> TEXT SEGMENT
########################################

# TOSlink for Samsung TV Content,and sound effects shuts off AVR



## bozobytes (Nov 23, 2008)

When I hooked up my TV on the wall, quite a few people told me all I needed was one HDMI from TVDisplay to the AVR. Anyone familiar with these new Samsungs know about the side USB for Flash Videos and MP3 playability, not to mention the onboard TV Content Library. I tried to play a flash drive full of Mp3's but nothing. I saw the progress meter of the song on the TV screen but no sound. (thinking anything sound wise from the TV and any Video would come from the one HDMI.)  

Does that mean I now have to remove the TV from the wall, and connect a TOS optical cable from the TV to the AVR receiver to get that extra sound from the flash drive connected to the TV?

########################################

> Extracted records

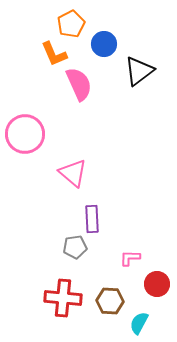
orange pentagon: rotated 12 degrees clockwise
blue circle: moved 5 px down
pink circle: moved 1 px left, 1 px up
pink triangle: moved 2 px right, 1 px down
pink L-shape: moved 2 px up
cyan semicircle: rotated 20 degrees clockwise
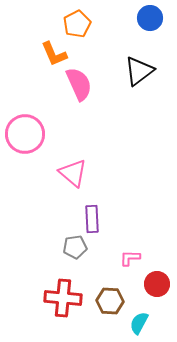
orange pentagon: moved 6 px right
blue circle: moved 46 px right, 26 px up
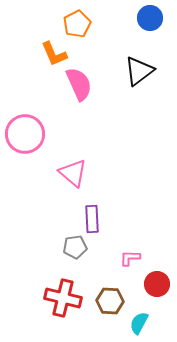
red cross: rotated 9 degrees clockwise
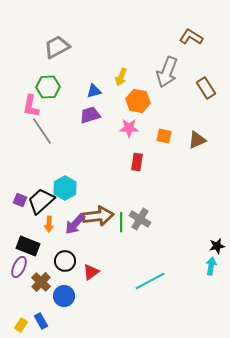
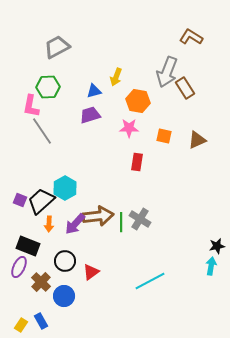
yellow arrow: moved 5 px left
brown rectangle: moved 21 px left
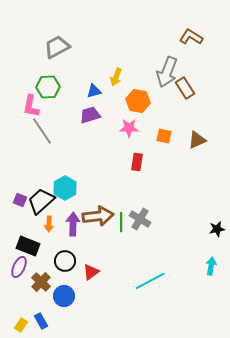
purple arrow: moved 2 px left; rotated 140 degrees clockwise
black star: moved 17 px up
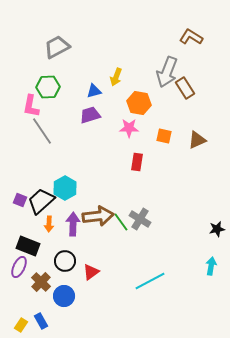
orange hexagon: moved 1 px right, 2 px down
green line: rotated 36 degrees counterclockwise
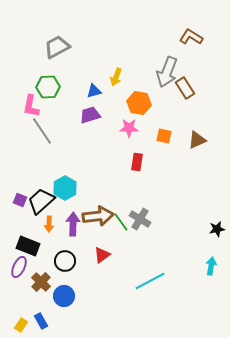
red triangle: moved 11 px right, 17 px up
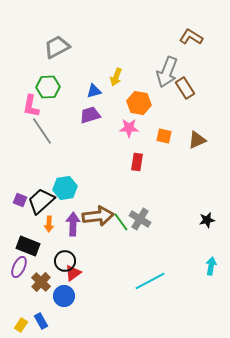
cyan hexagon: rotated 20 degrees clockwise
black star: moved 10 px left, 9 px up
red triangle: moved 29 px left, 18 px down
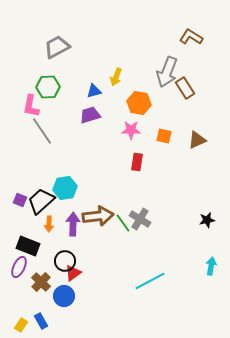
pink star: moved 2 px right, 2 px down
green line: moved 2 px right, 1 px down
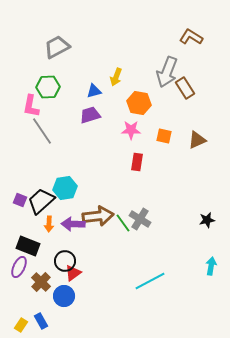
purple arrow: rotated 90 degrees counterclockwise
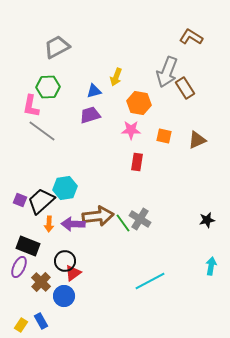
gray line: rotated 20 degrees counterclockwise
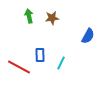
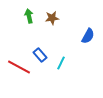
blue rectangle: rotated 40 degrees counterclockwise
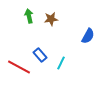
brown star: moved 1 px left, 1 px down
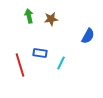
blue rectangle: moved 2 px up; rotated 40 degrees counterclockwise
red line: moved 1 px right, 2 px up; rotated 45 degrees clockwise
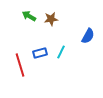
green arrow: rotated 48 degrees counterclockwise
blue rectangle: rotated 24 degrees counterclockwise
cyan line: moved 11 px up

########################################

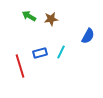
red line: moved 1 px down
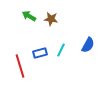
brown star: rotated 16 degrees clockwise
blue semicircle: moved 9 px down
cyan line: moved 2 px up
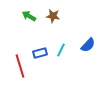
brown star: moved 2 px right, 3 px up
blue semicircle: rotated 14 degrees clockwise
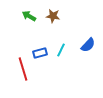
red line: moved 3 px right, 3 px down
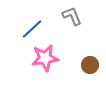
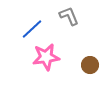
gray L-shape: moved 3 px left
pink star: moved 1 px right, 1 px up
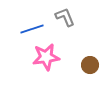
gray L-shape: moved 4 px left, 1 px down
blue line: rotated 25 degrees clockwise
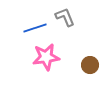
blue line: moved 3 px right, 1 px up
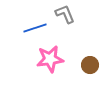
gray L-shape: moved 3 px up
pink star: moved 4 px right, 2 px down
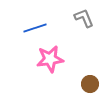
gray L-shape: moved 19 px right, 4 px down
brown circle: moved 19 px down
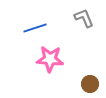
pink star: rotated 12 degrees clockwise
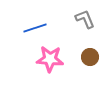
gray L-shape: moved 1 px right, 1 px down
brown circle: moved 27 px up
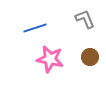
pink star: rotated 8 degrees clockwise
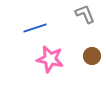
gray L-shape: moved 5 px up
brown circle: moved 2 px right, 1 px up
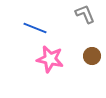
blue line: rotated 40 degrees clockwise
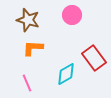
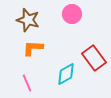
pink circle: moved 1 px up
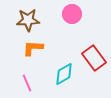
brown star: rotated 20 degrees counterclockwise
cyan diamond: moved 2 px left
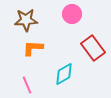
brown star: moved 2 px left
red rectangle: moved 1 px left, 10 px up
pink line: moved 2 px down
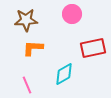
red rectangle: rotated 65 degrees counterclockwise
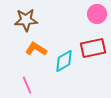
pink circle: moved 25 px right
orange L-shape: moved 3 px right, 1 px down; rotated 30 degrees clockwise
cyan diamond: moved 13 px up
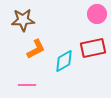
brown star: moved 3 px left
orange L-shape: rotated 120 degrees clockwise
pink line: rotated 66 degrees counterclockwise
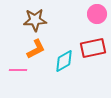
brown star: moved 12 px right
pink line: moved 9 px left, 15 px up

########################################

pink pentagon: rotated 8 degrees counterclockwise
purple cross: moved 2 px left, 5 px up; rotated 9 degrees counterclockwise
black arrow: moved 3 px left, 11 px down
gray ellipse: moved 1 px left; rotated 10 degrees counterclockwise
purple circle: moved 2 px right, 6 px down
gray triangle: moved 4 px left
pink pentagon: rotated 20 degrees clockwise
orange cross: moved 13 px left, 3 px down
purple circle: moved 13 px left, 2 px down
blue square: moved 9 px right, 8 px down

########################################

> ACTIONS TO TAKE
1) In the forum post about sound from a Samsung TV, what did the poster see and hear when trying to play a flash drive full of MP3s?
2) Write a continuation of the forum thread about getting sound from a Samsung TV to an AVR, starting after its last sentence.

> ANSWERS IN ORDER
1) The song's progress meter appeared on the TV screen, but there was no sound.

2)
__________________________________________________

On another wierd issue...and the first time this has happened. I'm watching a Non-blu-ray DVD of Tom Cruise's Valkyrie, and in the beginning sequence when he's walking away from the general, then they get attacked...I heard about three or four loud booms from some guns, which completely shut off my receiver. What causes that? I turned it back on and this happened two more times in a few loud sequences. The AVR audio mode was in Dolby PLIIx at the time. 
Samsung A750 / 
Yamaha 665 7.2 ch AVR /
Hsu research VT-12 6.1 speakers w/200w Sub
Time-Warner cable DVR


----------



## Sonnie (Apr 11, 2006)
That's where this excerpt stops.